Faire revenir les fantômes

Ses cheveux sont ramenés sur le haut du crâne. Des boucles bordent l’ovale de son visage. Et ses yeux pâles le percent. Bleu, vert ? Vert, gris ? Impossible de déceler les couleurs sur la photographie… 
Blonde ou rousse comme toutes les femmes de la famille, et grande oui, certainement grande, élancée. La dentelle sur le plastron de la chemise. Une jupe en forme trapèze qui s’arrête un peu au dessus des chevilles, des bottines sombres à lacet. Et les mains gantées croisées au niveau du pubis pour la pause. La photographie date de 1919. 

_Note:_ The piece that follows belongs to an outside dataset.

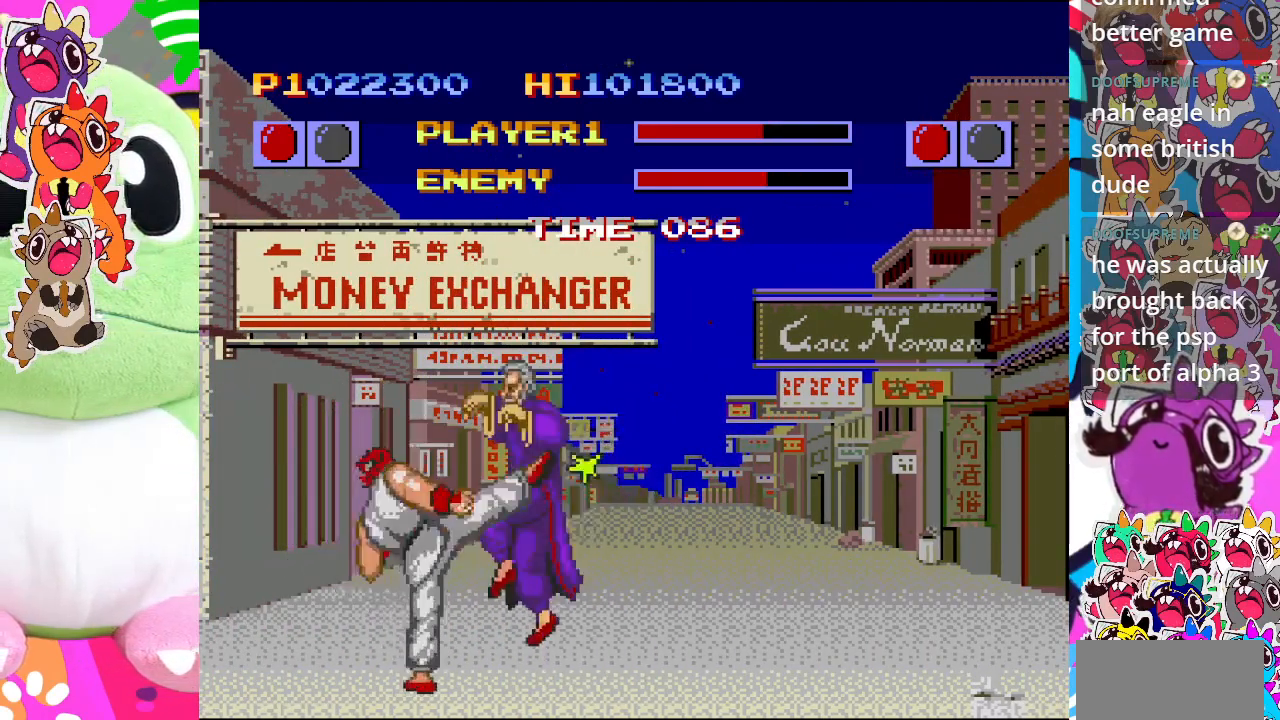
{"buttons": ["DPAD_LEFT"], "left_stick": "center", "events": [[33, "SQUARE", "down"], [233, "SQUARE", "up"], [317, "SQUARE", "down"], [483, "SQUARE", "up"]]}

Son prénom figure sur l’arbre généalogique, Elwire, à côté de celui de sa soeur, Marthe, mon arrière grand-mère. Elle a un nom aristocratique. Je ne me souviens pas exactement du nom. Il commence par Von, Elwire Von Quelque chose donc. On me parle d’elle. Forte, émancipée. Seule, fraichement divorcée. Scandaleusement divorcée. Mariée à un comte allemand et protestant de surcroit. Deux enfants. Un garçon et une fille qu’on lui prend, dont on lui interdit les visites. Divorcée de son comte, séparée de ses enfants…  Je n’entends pas la suite. 
Mon esprit s’évade. Je pars à sa rencontre. 
Elwire fuit, fuit l’Allemagne, fuit l’Alsace, quitte la France et la voilà sur un bateau à destination de l’Algérie. 
Ses yeux se brident sur le pont. Ce soleil cru lui est inconnu. Le soleil sans nuage pour le couvrir. 
La brulure du soleil sur sa peau de lait, sa peau d’Alsacienne, elle craint ce soleil, elle s’abrite sous un parasol, s’assoit sur une chaise longue. Ses mains sont couvertes de fins gants blancs brodés. 
Elle sort de son sac un ouvrage, une pièce de lin tirée sur un tambour, des ciseaux à tête de cigogne, son dé à coudre. Elle coupe un fil, l’humecte, entre le fil dans l’aiguille avec difficulté. Et démarre la broderie. Elle brode, elle brode, elle fume. Elle boit du thé. Elle boira de l’anisette. Beaucoup d’anisette et plus tard deviendra la plus grande antiquaire d’Alger. Pour le moment elle brode, sur le pont de ce bateau, tanguant sur les flots elle brode jusqu’à en avoir la nausée. Elle a le temps de remettre l’ouvrage dans le sac pour se rapprocher du bastingage. Elle inspire. Penche la tête vers l’eau. L’eau se projette violemment sur la coque. Elle redresse la tête vers l’horizon nu. Elle est seule parmi les voyageurs. Un homme s’approche. Elle se tourne de son côté. Que lui dit-elle, elle ne semble pas le connaitre. Lui parle-t-elle allemand, français ? L’homme se fige, fait un pas de côté et se tait. Le soleil descend sur l’horizon. Le ciel s’obscurcit. Le bateau semble voguer sur une masse noire au reflet argenté. Elle frissonne. Sort de son sac un châle. Elle est seule sur le pont. 
Elle ne rentre pas à l’intérieur. Le soleil a désormais complètement sombré. Et le ciel s’illumine de milliards d’étoiles. Son regard plonge désormais dans les cieux. Son regard bleu vient se perdre dans la contemplation de la voie lactée. Une étoile file. Ses lèvres remuent, elle susurre un voeu. Elle emprisonne sa poitrine dans le châle. Elle s’entoure de ses bras. De l’intérieur, elle entend les rires, de la musique, une chanson. Elwire tressaille. Elle tend l’oreille. Elle ferme les yeux et quand elle les rouvre, un sourire vient la transfigurer. 

Ses pas la guident vers l’intérieur. La lumière jaillit d’une pièce centrale, elle entre vivement dans la pièce, pose son sac sur une chaise. On la regarde, comment ne pas la regarder, elle est si belle, si déterminée. Je la vois s’engouffrer au centre de la pièce et disparaître et j’entends son rire crépiter.